It is easy to understand AT&T Inc.'s desire to add to the durability and density of its 4G network when you consider the sheer number of smartphones and other devices that will be on the air in the coming years.
This Tuesday, AT&T said it sold more than 10 million smartphones in the fourth quarter, thanks to high demand for the iPhone and Android over the holiday period. This beats its previous record of 9.4 million smartphones in the same quarter in 2011.
AT&T executives, meanwhile, have been in Las Vegas talking about the need to densify the 4G LTE network in big cities like New York, Chicago and San Francisco over the coming years.
The operator has already laid out how it will do this as part of its plan to cover 300 million potential customers in the U.S. with LTE by the end of 2014. Additions to the network will include:
10,000 new macrocell base stations
40,000 LTE and HSPA+ small cells
1,000 4G distributed antenna systems in stadiums and other high-traffic areas
AT&T already has the fastest 4G cities in the country, but my read is that this network effort is not merely about the need for speed.

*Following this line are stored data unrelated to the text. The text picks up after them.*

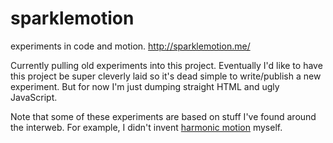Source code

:sparklemotion
=============

experiments in code and motion. http://sparklemotion.me/

Currently pulling old experiments into this project. Eventually I'd like to have this project be super cleverly laid so it's dead simple to write/publish a new experiment. But for now I'm just dumping straight HTML and ugly JavaScript.

Note that some of these experiments are based on stuff I've found around the interweb. For example, I didn't invent [harmonic motion](http://en.wikipedia.org/wiki/Simple_harmonic_motion) myself.
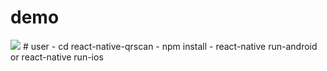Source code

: # demo
<img src="screenshort/qrscan.gif">
# user
- cd react-native-qrscan
- npm install
- react-native run-android or react-native run-ios



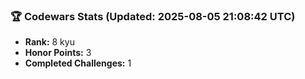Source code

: ### 🏆 Codewars Stats (Updated: 2025-08-05 21:08:42 UTC)

- **Rank:** 8 kyu
- **Honor Points:** 3
- **Completed Challenges:** 1

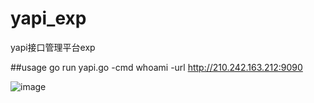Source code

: # yapi_exp
yapi接口管理平台exp


##usage
go run yapi.go -cmd whoami -url http://210.242.163.212:9090


![image](https://user-images.githubusercontent.com/38530231/124989726-06359300-e072-11eb-864d-98299f8187fa.png)
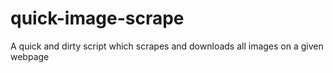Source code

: # quick-image-scrape
A quick and dirty script which scrapes and downloads all images on a given webpage
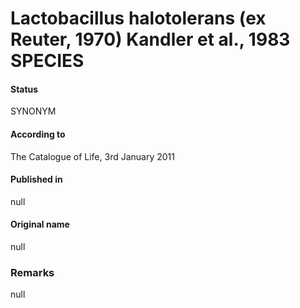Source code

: # Lactobacillus halotolerans (ex Reuter, 1970) Kandler et al., 1983 SPECIES

#### Status
SYNONYM

#### According to
The Catalogue of Life, 3rd January 2011

#### Published in
null

#### Original name
null

### Remarks
null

The way its subscriber base is moving to smartphones and shared plans that encourage users to add devices like tablets to their data plans suggests ever greater waves of IP traffic carried over the network in the future. Certainly, AT&T can try and control that with data caps, but the carrier also wants people to use more data because that's the future of its revenue stream.
So adding 4G density in cities, where people are most likely to burn their way through massive amounts of data, makes good sense. Particularly for a carrier like AT&T that didn't adequately foresee what would happen when the iPhone arrived on its 3G network.
Will the drive for density be enough? It's hard to say, since we don't know how another device or multimedia app might once again change the rules for mobile network density.
Bulking up 4G in cities just seems like a good idea for AT&T whatever happens, though, given the services it is hoping to layer onto the 4G network.